BEGIN Data in this exercise

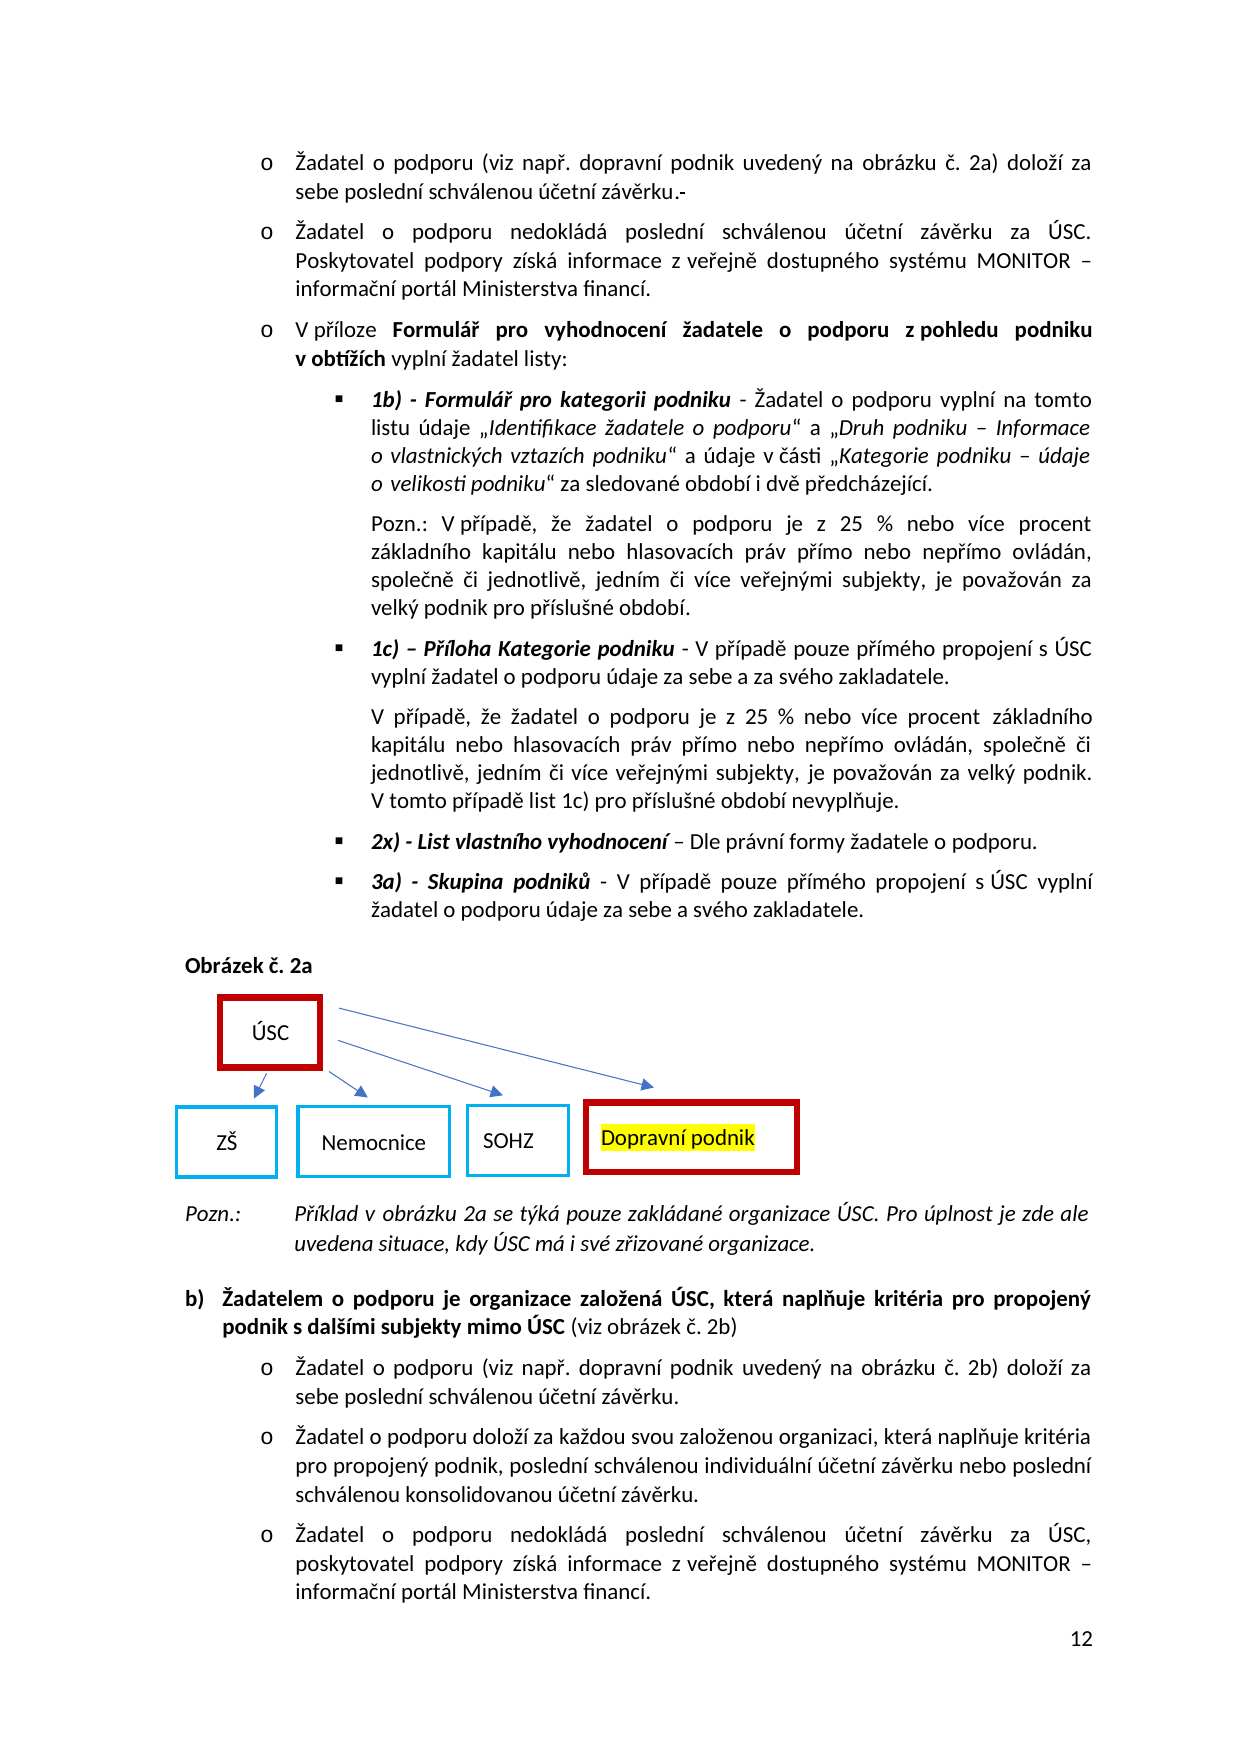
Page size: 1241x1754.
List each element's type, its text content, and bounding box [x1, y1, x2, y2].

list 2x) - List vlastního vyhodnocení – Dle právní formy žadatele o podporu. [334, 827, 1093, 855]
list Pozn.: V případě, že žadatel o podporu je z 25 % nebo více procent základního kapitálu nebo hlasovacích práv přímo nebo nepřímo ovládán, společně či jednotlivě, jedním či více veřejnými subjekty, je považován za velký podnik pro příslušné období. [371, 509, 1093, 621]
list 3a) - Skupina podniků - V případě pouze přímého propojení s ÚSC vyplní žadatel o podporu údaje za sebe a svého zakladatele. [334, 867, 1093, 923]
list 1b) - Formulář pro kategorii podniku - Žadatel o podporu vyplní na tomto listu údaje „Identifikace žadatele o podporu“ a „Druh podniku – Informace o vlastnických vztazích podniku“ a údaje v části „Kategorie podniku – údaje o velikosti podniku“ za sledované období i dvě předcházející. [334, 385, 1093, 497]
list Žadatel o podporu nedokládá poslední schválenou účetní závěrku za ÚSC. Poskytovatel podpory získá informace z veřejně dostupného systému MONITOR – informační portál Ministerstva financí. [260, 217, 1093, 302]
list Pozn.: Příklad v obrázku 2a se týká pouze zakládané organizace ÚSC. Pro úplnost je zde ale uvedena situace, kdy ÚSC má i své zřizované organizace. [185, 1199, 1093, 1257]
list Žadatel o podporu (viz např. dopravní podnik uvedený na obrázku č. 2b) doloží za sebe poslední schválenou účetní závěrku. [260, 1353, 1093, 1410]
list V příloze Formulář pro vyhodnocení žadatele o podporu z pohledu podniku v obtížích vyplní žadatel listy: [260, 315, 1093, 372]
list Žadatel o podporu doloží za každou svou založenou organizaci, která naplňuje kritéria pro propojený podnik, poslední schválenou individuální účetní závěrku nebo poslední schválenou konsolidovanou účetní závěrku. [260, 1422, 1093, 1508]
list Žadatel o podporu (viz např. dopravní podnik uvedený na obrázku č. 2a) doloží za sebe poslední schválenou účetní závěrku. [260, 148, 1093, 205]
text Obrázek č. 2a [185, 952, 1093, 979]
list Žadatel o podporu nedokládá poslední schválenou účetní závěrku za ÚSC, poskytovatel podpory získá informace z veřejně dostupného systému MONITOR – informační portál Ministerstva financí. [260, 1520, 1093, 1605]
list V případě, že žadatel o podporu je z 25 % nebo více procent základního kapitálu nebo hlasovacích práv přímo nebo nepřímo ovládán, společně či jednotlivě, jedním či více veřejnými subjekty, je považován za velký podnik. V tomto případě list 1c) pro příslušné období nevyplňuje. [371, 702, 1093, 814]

END Data in this exercise

_Directions for this task_
Your task is to copy each line of the data above that holds "sebe".

_Answer below_
list 3a) - Skupina podniků - V případě pouze přímého propojení s ÚSC vyplní žadatel o podporu údaje za sebe a svého zakladatele. [334, 867, 1093, 923]
list Žadatel o podporu (viz např. dopravní podnik uvedený na obrázku č. 2b) doloží za sebe poslední schválenou účetní závěrku. [260, 1353, 1093, 1410]
list Žadatel o podporu (viz např. dopravní podnik uvedený na obrázku č. 2a) doloží za sebe poslední schválenou účetní závěrku. [260, 148, 1093, 205]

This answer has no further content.